Son don’t you understand now? Front-page news:

firefighters dousing the mangled inferno.

Got in a little hometown jam. 

I stood before a judge, pled guilty to

shoplifting Christmas lights, the kind that twinkle.

FUNCTIONAL

 

 

My father won’t read poetry. He taught

my brother the ways of paintbrush

and canvas, played guitar before I was born

 

but after Nam, lost interest, saw no sense

in art. I’d like to think, surviving war,

I’d see no better reason to create, proclaim

and praise I am here, but what do I know,

 

given my armed conflict with the self?

My father once cradled a dying soldier

missing everything below his waist,

 

and watched a starving boy convulse

after a sergeant handed the child a candy bar—

his body no longer understood food.

 

My father pulls shoulder muscles

as he masons walls, lays foundations.

He cracks knuckles against engine blocks,

 

torqueing wrenches. Because the dead

remind him that splinters in his palms

are gifts, he builds cabinets, chairs, houses.

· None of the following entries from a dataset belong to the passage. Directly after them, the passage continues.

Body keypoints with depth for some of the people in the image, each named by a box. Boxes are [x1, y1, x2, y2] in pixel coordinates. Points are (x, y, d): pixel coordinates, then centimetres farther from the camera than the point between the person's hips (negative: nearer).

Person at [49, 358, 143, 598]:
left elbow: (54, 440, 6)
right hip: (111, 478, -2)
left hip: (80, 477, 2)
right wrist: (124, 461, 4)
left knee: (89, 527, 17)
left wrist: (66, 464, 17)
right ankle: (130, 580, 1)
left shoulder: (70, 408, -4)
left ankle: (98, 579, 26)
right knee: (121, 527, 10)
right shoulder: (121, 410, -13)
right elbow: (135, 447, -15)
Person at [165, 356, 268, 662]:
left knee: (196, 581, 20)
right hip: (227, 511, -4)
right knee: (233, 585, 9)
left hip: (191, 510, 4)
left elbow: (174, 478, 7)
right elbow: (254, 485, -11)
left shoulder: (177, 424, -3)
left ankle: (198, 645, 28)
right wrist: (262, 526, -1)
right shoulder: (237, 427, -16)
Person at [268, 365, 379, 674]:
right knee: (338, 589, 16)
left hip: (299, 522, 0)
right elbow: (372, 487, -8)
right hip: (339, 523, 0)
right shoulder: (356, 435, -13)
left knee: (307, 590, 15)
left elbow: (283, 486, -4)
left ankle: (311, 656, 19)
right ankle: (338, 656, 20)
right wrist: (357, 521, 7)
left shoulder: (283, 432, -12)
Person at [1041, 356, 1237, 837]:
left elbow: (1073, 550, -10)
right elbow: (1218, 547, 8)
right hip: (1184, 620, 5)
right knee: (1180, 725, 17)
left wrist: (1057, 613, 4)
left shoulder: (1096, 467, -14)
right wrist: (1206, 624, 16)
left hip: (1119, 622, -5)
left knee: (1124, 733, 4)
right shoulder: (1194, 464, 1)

His life is work, no room for self-indulgence

 

or anything frivolous. But don’t we also live

in rooms not constructed out of lumber and stone?

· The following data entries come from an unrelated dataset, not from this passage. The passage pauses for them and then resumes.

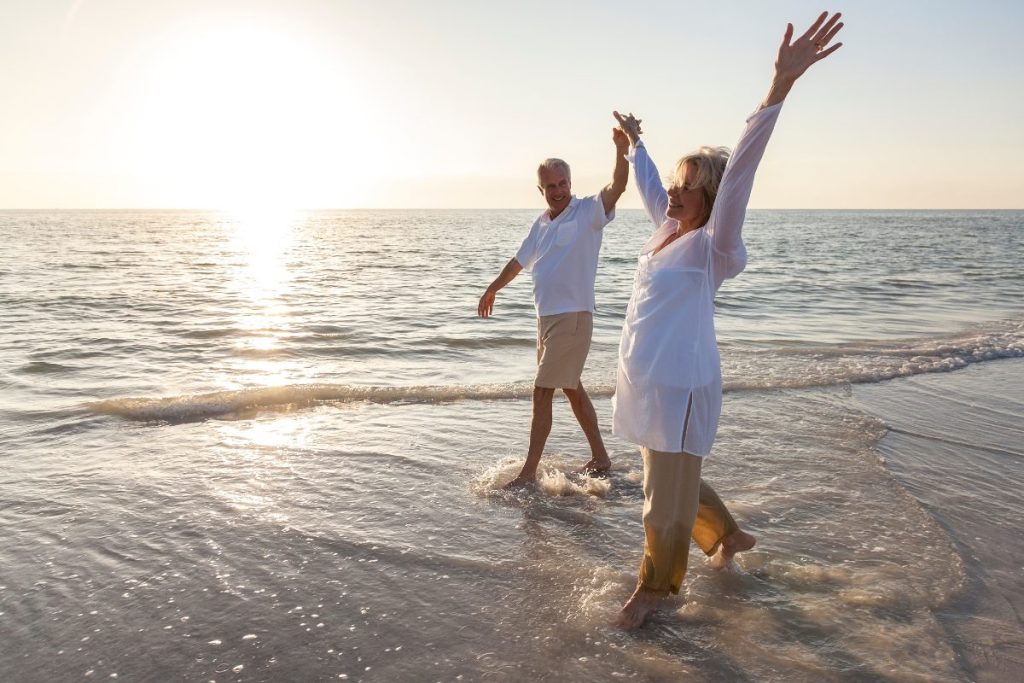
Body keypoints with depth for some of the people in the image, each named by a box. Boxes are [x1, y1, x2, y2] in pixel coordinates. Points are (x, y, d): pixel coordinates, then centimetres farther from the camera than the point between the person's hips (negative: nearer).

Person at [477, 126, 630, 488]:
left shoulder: (588, 211, -9)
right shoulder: (541, 224, 12)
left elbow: (617, 187, -28)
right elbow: (519, 260, 26)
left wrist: (621, 150, -45)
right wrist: (493, 289, 38)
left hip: (572, 316, -8)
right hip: (547, 317, 8)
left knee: (542, 392, -7)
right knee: (572, 388, 16)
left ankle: (529, 472, 2)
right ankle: (600, 457, 29)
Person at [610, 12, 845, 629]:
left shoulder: (710, 245, -14)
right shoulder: (669, 229, 7)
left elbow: (738, 173, -28)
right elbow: (649, 185, 25)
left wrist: (781, 87, -39)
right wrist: (635, 142, 42)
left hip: (680, 390, -9)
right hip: (646, 384, 9)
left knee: (668, 500, 7)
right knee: (673, 485, 24)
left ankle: (655, 587, 27)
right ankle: (730, 534, 47)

Art is an alarm clock. Art is a ladle of beauty

 

lifted to the lips. My father. On the table

he planed, sanded, stained— where we’ve sat

together after a long time of not sitting together,

where we’ve eaten slow—I want him to dance

 

and afterwards, I want him to see the scuffmarks

on the pine as affirmations of purpose—of loving

the lost with raucous praise, of letting the gone go.

SNOW ANGELS

 

 

Each night they stare into the sky

and wonder why even with wings

they can never get off the ground.

Good reason for their creator

to take three steps, cock his head

and disown his gift to the world.

Abandonment: a likely origin of anyone’s

lack of faith. And faith: precisely what's needed

to soar in the purple abyss of winter.

 

We step out into our lives like sun slicing

between buildings and perform this one angelic

act that melts from our consciousness.

We return to our houses to accomplish

something important, leaving behind

the ones who don't know any better,

who see the wings as open arms,

snow as flesh, and are willing to lie back down.

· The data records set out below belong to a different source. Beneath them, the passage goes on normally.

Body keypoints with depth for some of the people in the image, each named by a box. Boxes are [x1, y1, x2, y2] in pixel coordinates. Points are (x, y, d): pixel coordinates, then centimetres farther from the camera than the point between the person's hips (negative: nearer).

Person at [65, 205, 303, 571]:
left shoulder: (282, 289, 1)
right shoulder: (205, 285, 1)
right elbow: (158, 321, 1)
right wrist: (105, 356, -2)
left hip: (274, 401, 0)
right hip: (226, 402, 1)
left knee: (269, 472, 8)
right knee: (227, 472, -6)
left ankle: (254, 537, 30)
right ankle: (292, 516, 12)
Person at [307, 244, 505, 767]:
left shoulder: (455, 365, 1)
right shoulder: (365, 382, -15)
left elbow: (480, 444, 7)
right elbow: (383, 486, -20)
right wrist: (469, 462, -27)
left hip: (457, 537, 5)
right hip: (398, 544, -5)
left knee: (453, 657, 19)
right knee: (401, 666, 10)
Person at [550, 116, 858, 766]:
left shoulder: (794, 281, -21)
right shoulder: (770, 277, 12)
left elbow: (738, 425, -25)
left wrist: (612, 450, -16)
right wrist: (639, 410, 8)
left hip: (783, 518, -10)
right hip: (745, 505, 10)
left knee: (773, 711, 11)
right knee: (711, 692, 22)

I TRIED TO HATE YOU BUT LOVE YOU JUST THE SAME

 

 

My days are spent keeping a blind cat

from pissing on the rug and nights listening

for the fat in Ray Brown bass solos.

 

I used to drink coffee with cream, now

I drink it black. I cancelled my gym

membership. Progress. Regression.

 

I’ve been accused of being flippant,

my banjo out of tune, thoughts deep

as the frying pan my beef-patty’s

 

sizzling in. Time to be serious.

I’ve an uncle with black lung

and arthritis so bad he can’t button

 

his shirt. Dear Poets, we’re not sages.

We’re battered spouses of hope—

even when it blackens our eye

 

we rush back into its arms.

When you have nothing, you depend

on nothing the most. I want Lake Erie

 

to burn for old time’s sake. Give me

flat fields and grain elevators. Scrape

under my fingernails and find rust

 

and brick-dust from abandoned auto

plants. Mother, I lost you

long before I’ll ever lose you.

 

I’m not interested in last words,

but in final thoughts. Do you love

the most the one you think of last?

 

Are we defined by what shames us?

I’ll work overtime to be a figment

of your imagination. I’ll even moonlight

as one of your psychotic episodes.

We could’ve both been better angels

to one another, but Hell lives in the bones.